**課題内容**
モックバスターについての本文を読み、次の問いに答えてください。
(a) mockbuster という言葉は、どの二つの英単語をかけたものですか。
(b) アサイラム社の Snakes on a Train は、どの作品との混同を狙ったタイトルとされていますか。
(c) 1979年の映画 Angels Revenge が見た目に多くの類似点を持っていた人気テレビシリーズは何ですか。

**本文**
+---+

モックバスターはしばしば低予算で制作され、通常オリジナルビデオ (Direct-to-video) 形態でリリースされる。モックバスター作品のリリースは、メジャー作品の劇場公開やソフト化と時期を合わせて行われるのが通例である。日本語では模倣映画[1]などと呼ばれる。いわゆる「B級映画」の一種であり、米国のアサイラム社や日本のTMAのようにモックバスター制作で注目される会社もある[1][2][3]
名称

mockbuster という言葉は、「大ヒット映画」を意味する blockbuster(ブロックバスター)と、「模倣」を意味する mock(モック)をかけたものである[1][3]

この種の映画は、英語では knockbuster や drafting opportunity などとも呼ばれる[4]

日本語では「模倣映画」[1]、「便乗映画」[5][6][7]、俗語的には「パクリ映画」などと呼ばれる[2]
特徴

モックバスターは、低予算で作成される映画という点で、古典的な「B映画」(米国でのB級映画の一形態)と合致する傾向にある。新しいビデオ機器やコンピューターグラフィックスを利用したり、メジャー作品の広告に便乗したりすることによって制作費を抑え、ホームビデオニッチ市場で高い収益を得ている。

この種の映画は、メジャー作品と紛らわしいタイトルを用いることで、顧客が誤って手にすることを意図していると見ることもできる。たとえば、2006年に製作されたアサイラム社のモックバスター Snakes on a Train は、Snakes on a Plane (日本でのタイトルは『スネーク・フライト』) との混同を狙ったタイトルである[8]

一方で、市場の需要に応えて制作された正当な「類似作品」であると考えることもできる。たとえば、『マーシャル博士の恐竜ランド』Land of the Lost と同じジャンルの作品を求める観客は、The Land That Time Forgot を手にするかもしれない[9]

ほとんどのモックバスターは、劇場公開映画の人気に便乗するが、テレビシリーズやその他の形態のメディアから派生するものもある。1979年の映画 Angels Revengeは、人気テレビシリーズ『チャーリーズ・エンジェル』と見た目に多くの類似点があり、宣伝資材も『チャーリーズ・エンジェル』のグラフィックスタイルに似ていた。アニメ版のモックバスターもあり、GoodTimes Entertainment社は、1990年代ディズニー映画を模倣した作品(ディズニーの原作自体がパブリックドメインに基づくものであるが)を制作したことで知られた。

+---+

**提供資料**
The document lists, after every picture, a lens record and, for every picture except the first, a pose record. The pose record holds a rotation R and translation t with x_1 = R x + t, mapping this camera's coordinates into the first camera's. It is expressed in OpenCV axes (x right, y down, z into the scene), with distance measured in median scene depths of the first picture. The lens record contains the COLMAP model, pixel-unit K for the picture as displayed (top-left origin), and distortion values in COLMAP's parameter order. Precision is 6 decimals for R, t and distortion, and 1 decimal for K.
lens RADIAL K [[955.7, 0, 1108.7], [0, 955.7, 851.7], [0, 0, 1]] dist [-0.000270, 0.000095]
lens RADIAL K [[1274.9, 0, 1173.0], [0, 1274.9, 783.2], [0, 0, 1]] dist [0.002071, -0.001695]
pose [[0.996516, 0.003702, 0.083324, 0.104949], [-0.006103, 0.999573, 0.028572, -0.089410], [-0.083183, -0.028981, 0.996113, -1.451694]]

+---+

**解答**
(a) 「大ヒット映画」を意味する blockbuster と、「模倣」を意味する mock です。
(b) Snakes on a Plane(日本でのタイトルは『スネーク・フライト』)です。
(c) 『チャーリーズ・エンジェル』です。